SKF is now working to extend the intervals for the traction motor and gearbox bearings so that refurbishment and replacement for all three types of bearings can be done at the same time, which will provide significant savings on both labour and material costs.
IMx-Rail system gives real-time data
With SKF’s condition monitoring system, called IMx-Rail, in place, the customer will have more real-time data and can be surer of exactly when a refurbishment or a replacement is needed, instead of just relying on how many kilometres each bearing has run.
“On one hand, it has improved the safety of trains,” Zhao says. “The condition monitoring system can help to monitor the conditions of every bearing, so that when a bearing fails or malfunctions it can be found and repaired in time. On the other hand, when the maintenance intervals have been extended it helps us significantly to save cost.”

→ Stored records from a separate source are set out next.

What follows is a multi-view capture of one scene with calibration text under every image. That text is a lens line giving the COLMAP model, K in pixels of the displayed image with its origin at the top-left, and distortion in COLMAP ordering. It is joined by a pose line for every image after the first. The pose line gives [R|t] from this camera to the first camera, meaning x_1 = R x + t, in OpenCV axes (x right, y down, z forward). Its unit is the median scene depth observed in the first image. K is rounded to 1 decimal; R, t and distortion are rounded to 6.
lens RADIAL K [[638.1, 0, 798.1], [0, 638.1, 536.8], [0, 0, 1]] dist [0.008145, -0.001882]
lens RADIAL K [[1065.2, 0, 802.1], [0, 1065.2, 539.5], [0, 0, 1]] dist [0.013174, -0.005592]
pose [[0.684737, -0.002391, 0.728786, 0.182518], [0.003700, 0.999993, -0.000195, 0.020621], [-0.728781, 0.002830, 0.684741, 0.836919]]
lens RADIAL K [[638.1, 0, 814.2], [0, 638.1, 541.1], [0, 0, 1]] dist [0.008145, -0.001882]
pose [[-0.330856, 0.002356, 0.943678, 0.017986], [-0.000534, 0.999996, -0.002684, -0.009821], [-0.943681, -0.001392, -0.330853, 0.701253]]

More information on IMx Rail
“In order to define how to reach customer goals and make rail vehicles more efficient and reliable, all requirements need to be clear,” explains Aaron Wang, SKF senior sales engineer for railways.
“Choosing a condition monitoring system for Metro applications can be challenging,” he says. “Unlike other train types, Metro operators need to consider that speed fluctuations can have a great impact on the accuracy of data. Another aspect of choosing the right system is where the train is operating. Metros are often underground and/or using tunnels. So the system needs to be able to record and store data.

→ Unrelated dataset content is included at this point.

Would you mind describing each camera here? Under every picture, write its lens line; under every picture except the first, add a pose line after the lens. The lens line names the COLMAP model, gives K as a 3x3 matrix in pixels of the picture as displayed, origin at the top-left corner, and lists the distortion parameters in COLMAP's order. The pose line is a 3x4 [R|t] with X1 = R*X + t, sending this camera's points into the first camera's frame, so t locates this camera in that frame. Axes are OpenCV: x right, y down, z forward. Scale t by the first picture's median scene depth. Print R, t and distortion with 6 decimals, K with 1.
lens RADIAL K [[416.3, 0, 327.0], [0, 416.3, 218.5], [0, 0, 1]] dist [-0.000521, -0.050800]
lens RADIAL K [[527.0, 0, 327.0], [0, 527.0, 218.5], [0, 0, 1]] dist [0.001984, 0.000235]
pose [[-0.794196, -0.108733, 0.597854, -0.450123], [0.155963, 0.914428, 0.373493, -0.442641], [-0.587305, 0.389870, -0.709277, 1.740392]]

“But,” Wang adds, “a close dialogue is most important for defining the best solution. For example, Guangzhou Metro is very innovative and exploratory and is cooperating closely with SKF to get the system that meets their needs.”
Hower Fan, SKF conditioning monitoring development manager for railways, explains further: “Among its many benefits for different train types, IMx Rail is designed to accommodate the challenges of Metro applications. With the system’s capability to measure and store data, the loss of connectivity is not a problem. When connectivity is back, information is automatically synched to the cloud, so no critical information is lost.
“But,” he continues, “I would like to also highlight that it is a very flexible system that can monitor different rotating applications within the train and can be easily integrated in existing customer systems.
“For Metro applications, where you need to know the status of the equipment at any time in order to be able to extend the bearing maintenance period and optimize operating costs, Imx Rail can definitely be the right solution, as we can see in this case with Guangzhou Metro.”